In this Psalm, we are asked to reflect upon the character of those who can enter in to the presence of God, to seek His mercy, justice and righteousness.  In all this the covenant relationship of the individual is assumed, and so the adoption of the individual who is able to come.

2  He who walks uprightly,
And works righteousness,
And speaks the truth in his heart;

3  He who does not backbite with his tongue,
Nor does evil to his neighbor,
Nor does he take up a reproach against his friend;

 

We see in verses 2 and 3 the Decalogue summarized.  To walk uprightly is to honor God, to respect His name, and keep the law.  Those things which we actively do positively.  We love God with all our heart and mind and soul and strength.  Deut. 6:5; 10:12; 30:6; Matt 22:37-40.  When we honor God we demonstrate uprightness of heart, our actions are righteous in Christ, and we speak the truth to one another in love, even when it is uncomfortable.

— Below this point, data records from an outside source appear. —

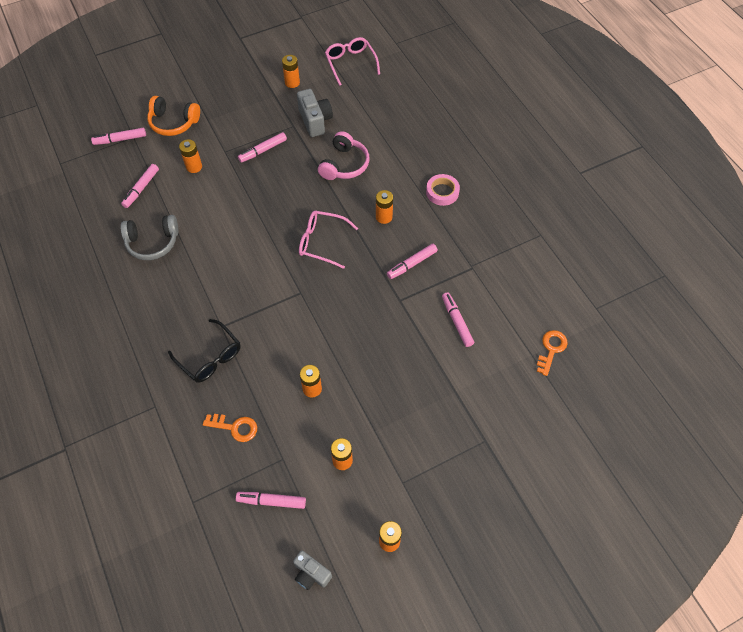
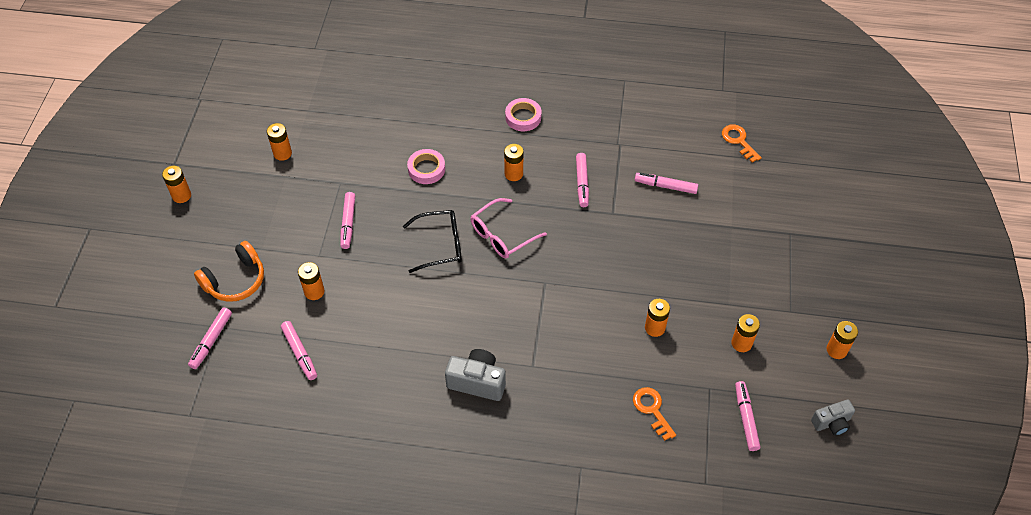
camera: 55 degrees left, 5 degrees down
(152, 242) = (381, 376): grey headphones -> none
(210, 357) = (560, 392): black glasses -> black glasses (440, 245)
(218, 57) = (181, 195): none -> orange battery
(235, 427) = (652, 409): orange key -> orange key turned 75 degrees counterclockwise
(271, 501) = (745, 418): pink marker -> pink marker turned 135 degrees clockwise
(315, 121) = (351, 162): grey camera -> grey camera (477, 382)
(344, 164) = (426, 169): pink headphones -> pink tape
(350, 63) = (304, 95): pink glasses -> none

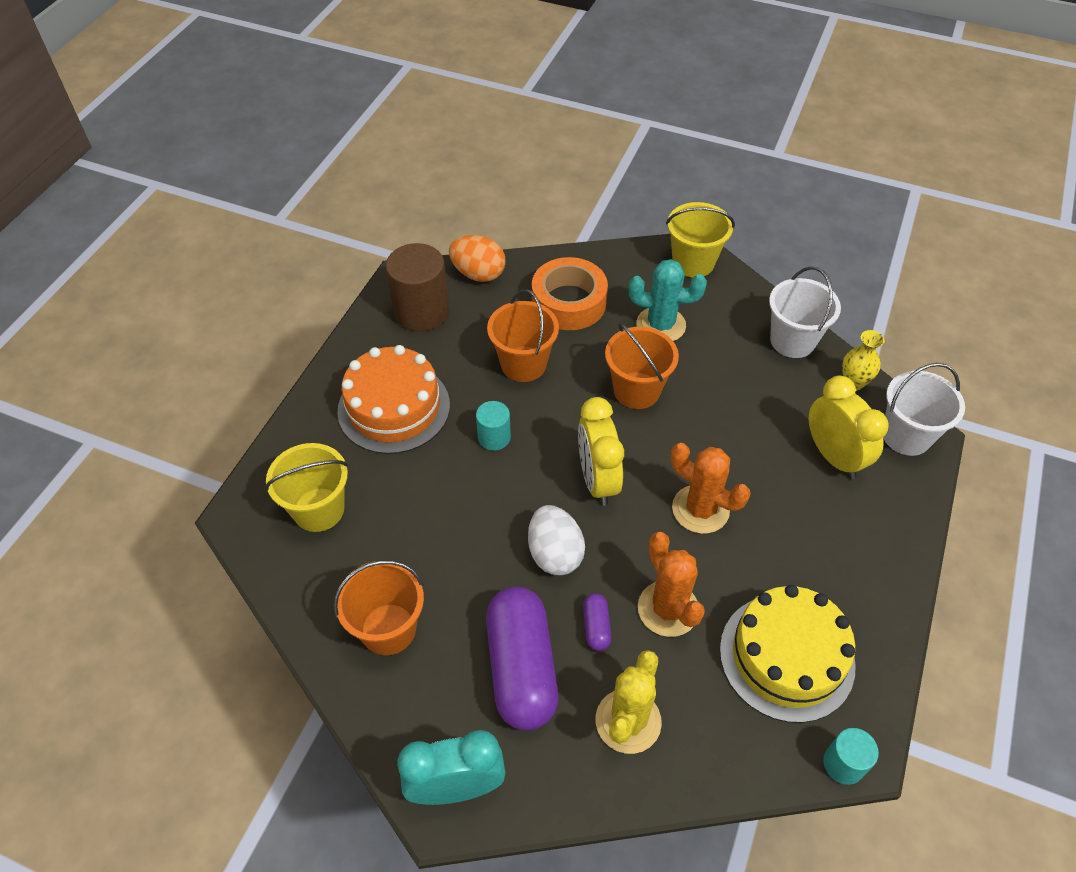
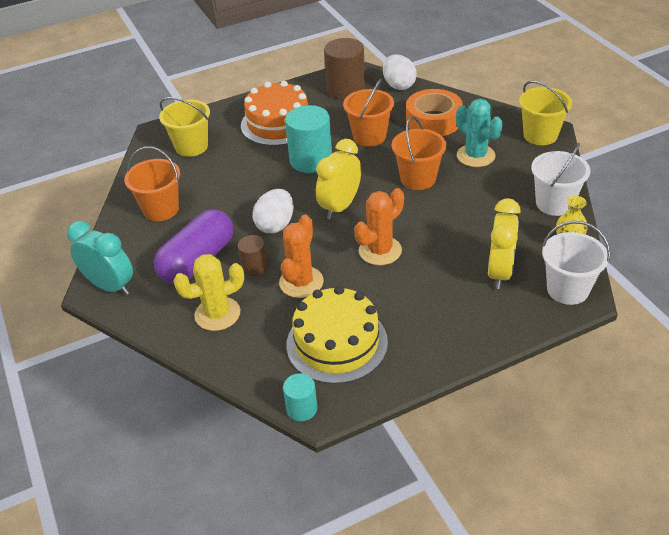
camera: 45 degrees right, 10 degrees down
(478, 274) = (398, 85): orange egg -> white egg
(494, 437) = (311, 160): turquoise cylinder -> turquoise cylinder, size x1.87
(596, 627) = (254, 267): purple capsule -> brown cylinder
(700, 509) = (380, 251): orange cactus -> orange cactus turned 60 degrees clockwise

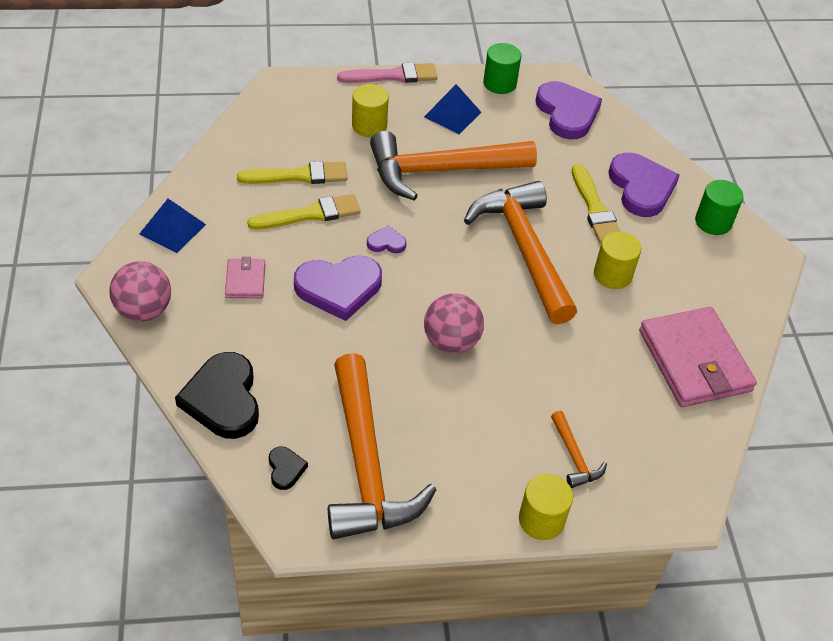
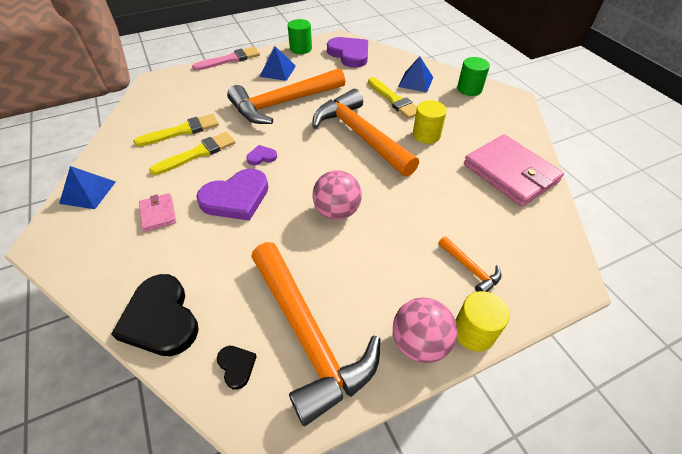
camera: 15 degrees left, 0 degrees up
(144, 310) = (72, 263): pink ball -> pink ball (419, 342)
(369, 125) = (224, 89): yellow cylinder -> none
(641, 187) = (415, 82): purple heart -> blue pyramid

Moreover, we do not slander, lie, or esteem our words as those to be thrown out easily to be tread under foot as though they are of no worth.  We do no evil toward our neighbor, but seek what is good for our neighbors Phil 2:3-5, and so keep the Golden Rule Matthew 7:12, even as Christ taught us.

We know from the epistle of James (Chapter 3), the sins of our minds lust and mouth are among the most common to all people, and our thoughts sometimes leave our mouth before we have the thought to not say them.  While evil against our neighbor can be more than words, the idea is to keep our hearts and minds focused on what is good, truth, hope, love, compassion.  Those things which are produced by the Holy Spirit, the Fruit of the Spirit for against such there is no Law Gal 5:22-23.

4  In whose eyes a vile person is despised,

But he honors those who fear the LORD;
He who swears to his own hurt and does not change;

5  He who does not put out his money at usury,
Nor does he take a bribe against the innocent.

He who does these things shall never be moved.

As we come to V4, we see and continued development in answer to the question WHO?  The text presents two possible translations.  First, “The righteous is rejected and despised in his own eyes”, this would correspond with placing one’s self beneath the needs of others.  But the contrast is very clear from the second part of V4, the righteous honors those who fear YHWH.  So we must answer the question of how the righteous can despise or find contemptible those who are rejected.  Our answer comes from the words for vile and despised.  A proper understanding of the contrast causes us to see those who are rejected by God.  The righteous fears YHWH, swears to his own hurt and does not change, or turn from doing what is right, true, in line with his practice of life, works of righteousness, and a pure heart before God.  Such despised and rejected men as those who seek only ungodly gain and the cost of truth, trodden under foot goodness and truth.  Such as those who mistreat the poor.  The conclusion is for those who reject all evil they shall never be moved.